Корочкин, конечно же, Гели знать не может. Он уже два года как окончательно обменялся, а она только год как овдовела, и все же Ткачев опять чувствует зябкий холодок вдоль спины. Кто его знает. Мир тесен, везде следы, везде накопытили.

И потому о Геле (не рассказать же нельзя) Ткачев рассказывает очень коротко и очень сухо.

– А что за женщина, что ей надо – разницу в паях?

– Да, – отвечает Ткачев, – переедет к нам и получит разницу деньгами.

– Свою квартиру оплачивать уже не может?

– Вероятно.

– Значит, из обедневших.

Но Ткачев не попадается на крючок, не начинает взахлеб рассказывать.

– А что за женщина – симпатичная? – И чуткие ноздри Корочкина ходят, как листок на ветру, туда-сюда. Живут и дышат этой секундой.

– Что?

– Симпатичная, а?

Ну уж нет, сюда его Ткачев не пускает. Он для того и переспрашивает, чтоб не пустить.

– Женщина. Обыкновенная.

– Сколько лет?

– А бог ее знает. Еще не старуха.

Стало ли Корочкину понятно, что его не пускают сюда и не приглашают за стол или же он сам лезть в душу раздумал – неясно. Но ясно, что он отступает. И только спрашивает наугад:

– Ну а жена?.. Отболело у нее?

– Еще нет.

– А на листочках в клетку играет?

– Не понял?

– Мебель двигает?

– Вовсю!

Оба смеются. Поговорили.

А потом Ткачев спускается вниз, к телефону-автомату, который у выхода, и звонит. Ей, Геле.

– Здравствуй, – говорит он.

Он пускает дело сразу на «ты» и, конечно, не знает, как ему это сойдет. Сердце начинает качать густой и тягучий мед.

– Здравствуй, – говорит она.

– Узнала мой голос?

– Да.

И тут уже нельзя ни затягивать, ни обманывать себя и ее. И он не затягивает.

– Я хотел бы как-нибудь прийти к тебе. Не комнаты осматривать. И не метраж проверять. А просто к тебе.

– Приходи.

Тут Ткачев малость сбивается. Нервничает, что ли. Он вдруг готов довольствоваться малым.

– Нет-нет, Геля… Я понимаю, что не в эти дни. Я ненавязчив… Но как только тебе захочется меня видеть…

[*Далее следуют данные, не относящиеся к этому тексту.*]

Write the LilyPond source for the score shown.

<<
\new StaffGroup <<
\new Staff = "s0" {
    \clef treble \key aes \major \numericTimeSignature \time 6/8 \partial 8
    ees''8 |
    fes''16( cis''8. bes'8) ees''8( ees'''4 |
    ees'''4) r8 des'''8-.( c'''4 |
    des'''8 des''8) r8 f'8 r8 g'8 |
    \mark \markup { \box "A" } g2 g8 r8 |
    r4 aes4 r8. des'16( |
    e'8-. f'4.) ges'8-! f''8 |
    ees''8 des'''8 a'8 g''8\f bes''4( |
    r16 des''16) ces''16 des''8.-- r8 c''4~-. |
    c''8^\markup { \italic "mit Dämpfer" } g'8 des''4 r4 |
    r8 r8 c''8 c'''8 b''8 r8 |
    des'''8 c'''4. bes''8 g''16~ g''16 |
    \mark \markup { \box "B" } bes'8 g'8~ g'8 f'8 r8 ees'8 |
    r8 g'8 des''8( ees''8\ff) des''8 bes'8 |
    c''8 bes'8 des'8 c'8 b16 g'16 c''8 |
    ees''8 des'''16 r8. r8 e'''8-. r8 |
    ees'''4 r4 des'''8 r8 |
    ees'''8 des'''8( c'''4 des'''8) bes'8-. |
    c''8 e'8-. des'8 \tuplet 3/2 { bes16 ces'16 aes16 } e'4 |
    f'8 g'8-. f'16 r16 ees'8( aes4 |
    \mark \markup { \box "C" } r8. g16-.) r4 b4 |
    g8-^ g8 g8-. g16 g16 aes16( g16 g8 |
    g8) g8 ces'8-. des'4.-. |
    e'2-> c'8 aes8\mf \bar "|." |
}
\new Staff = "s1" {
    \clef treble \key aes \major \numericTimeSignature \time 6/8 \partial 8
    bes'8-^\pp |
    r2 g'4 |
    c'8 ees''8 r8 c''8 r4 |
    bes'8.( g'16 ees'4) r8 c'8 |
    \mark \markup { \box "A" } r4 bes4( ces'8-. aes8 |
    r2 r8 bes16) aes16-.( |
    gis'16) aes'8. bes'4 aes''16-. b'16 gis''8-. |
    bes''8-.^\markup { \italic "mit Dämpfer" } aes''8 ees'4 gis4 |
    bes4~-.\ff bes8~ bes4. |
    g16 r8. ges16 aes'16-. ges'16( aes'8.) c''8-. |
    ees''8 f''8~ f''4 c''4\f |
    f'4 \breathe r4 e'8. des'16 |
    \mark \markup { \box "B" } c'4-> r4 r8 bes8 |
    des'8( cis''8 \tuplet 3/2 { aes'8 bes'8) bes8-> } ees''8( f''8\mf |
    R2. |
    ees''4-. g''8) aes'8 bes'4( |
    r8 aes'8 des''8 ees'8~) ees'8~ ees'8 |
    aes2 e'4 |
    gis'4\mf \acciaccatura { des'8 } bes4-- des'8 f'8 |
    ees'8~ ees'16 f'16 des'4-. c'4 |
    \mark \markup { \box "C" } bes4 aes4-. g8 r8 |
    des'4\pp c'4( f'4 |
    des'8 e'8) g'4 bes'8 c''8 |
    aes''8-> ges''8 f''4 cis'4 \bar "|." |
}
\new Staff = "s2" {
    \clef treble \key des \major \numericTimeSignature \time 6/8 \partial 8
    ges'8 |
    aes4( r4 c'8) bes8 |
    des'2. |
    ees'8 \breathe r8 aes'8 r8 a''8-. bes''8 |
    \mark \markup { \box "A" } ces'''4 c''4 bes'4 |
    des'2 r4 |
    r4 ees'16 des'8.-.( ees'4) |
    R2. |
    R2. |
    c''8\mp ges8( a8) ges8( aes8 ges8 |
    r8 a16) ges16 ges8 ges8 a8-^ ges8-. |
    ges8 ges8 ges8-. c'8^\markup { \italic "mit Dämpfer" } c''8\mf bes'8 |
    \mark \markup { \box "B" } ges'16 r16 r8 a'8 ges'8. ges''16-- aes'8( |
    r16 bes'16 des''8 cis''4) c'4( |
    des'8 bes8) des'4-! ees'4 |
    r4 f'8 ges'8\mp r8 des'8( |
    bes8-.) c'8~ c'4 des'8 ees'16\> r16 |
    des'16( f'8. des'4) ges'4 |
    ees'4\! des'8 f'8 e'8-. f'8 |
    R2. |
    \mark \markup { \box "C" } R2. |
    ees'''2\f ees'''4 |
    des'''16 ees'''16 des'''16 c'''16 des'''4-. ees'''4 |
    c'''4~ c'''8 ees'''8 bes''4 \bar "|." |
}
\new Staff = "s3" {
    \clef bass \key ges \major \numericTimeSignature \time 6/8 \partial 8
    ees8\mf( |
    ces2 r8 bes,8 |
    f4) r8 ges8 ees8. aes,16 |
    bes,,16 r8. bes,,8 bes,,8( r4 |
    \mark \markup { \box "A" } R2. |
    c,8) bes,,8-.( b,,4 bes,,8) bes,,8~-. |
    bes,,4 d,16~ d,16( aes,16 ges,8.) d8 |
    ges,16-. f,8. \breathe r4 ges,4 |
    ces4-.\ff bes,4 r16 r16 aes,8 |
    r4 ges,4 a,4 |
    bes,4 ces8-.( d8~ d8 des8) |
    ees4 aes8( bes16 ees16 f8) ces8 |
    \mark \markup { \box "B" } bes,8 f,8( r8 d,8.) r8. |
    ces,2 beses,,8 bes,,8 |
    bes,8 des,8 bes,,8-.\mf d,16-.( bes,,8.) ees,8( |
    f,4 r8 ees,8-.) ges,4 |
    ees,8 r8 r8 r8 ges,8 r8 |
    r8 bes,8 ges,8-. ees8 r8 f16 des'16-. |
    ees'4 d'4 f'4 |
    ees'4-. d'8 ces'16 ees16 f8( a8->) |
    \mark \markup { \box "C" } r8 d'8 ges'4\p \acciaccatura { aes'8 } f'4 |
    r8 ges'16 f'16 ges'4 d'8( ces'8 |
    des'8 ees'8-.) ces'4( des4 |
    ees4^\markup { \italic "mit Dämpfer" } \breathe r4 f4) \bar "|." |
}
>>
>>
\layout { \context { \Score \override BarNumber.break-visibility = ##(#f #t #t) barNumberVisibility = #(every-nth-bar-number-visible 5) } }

– Лучше как раз в эти дни, – говорит она.

– Да?

– Пока мальчики в спортлагере.

– Я приду сегодня, – говорит Ткачев, потому что отступать некуда.

А затем он говорит, что придет к ней сразу же после работы. Что ненадолго, на час-два. Что принесет, пожалуй, винца. Все, что говорится в таких случаях.

* * *

И вот он приходит. И уже сидит за небольшим столиком, а вокруг него хлопочет женщина с той медлительностью и с тем спокойствием, с какими может хлопотать склонная к полноте женщина в тридцать семь. Она делает бутерброды. А рюмки уже ополоснуты и стоят, ждут, раскрыв свои крохотные рты.

– …Замуж я уже не выйду, – рассуждает Геля, – я ведь и не надеюсь. Поздно. Куда уж мне.

– Ну почему же, – возражает Ткачев, и, кроме как возразить, ничего лучше тут не придумаешь.

– Нет. Все-таки возраст. Двое детей…

– Ну и что?

– Нет-нет. Я не удочку закидываю. Я ведь честно говорю – замуж выйти я не надеюсь. Но… но иметь друга я бы хотела.

И Ткачев понимает, что ему повезло. Потому что тон Геля задает ровный и продуманный – лучший, стало быть, тон. И может быть, действительно дружба – и совсем не обязательно делать это слово упрощеннее и хуже, чем оно есть. И никаких, разумеется, драм, как хорошо. То самое, чего хотелось.

– Нет-нет. Мне ведь не надо, чтоб часто приходил. Но если иногда…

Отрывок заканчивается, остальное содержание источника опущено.